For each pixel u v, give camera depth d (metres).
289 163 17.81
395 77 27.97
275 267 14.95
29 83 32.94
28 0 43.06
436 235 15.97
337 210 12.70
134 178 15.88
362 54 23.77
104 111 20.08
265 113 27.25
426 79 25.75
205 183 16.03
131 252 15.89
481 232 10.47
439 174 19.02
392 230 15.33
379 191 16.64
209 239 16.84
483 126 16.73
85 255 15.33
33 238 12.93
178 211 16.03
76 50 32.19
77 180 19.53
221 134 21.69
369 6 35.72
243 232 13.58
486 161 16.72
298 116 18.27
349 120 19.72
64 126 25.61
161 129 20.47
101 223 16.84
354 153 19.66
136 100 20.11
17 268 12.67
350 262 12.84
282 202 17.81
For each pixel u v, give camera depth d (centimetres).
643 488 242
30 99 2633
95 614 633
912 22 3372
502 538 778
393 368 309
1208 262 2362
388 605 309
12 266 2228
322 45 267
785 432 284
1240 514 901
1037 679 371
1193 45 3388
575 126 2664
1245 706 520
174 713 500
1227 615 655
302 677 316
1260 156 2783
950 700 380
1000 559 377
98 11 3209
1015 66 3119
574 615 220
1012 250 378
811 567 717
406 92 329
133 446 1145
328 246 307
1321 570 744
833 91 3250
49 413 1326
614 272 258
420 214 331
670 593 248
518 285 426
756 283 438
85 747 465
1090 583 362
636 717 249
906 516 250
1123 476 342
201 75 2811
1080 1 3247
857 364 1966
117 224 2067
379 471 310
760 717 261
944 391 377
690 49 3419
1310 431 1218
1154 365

_WHAT TO PRODUCE_
If a line in the records above includes the string "give", copy it.

_SOLUTION TO THIS EXERCISE_
For each pixel u v, give camera depth d (metres).
For each pixel u v, give camera depth d (centimetres).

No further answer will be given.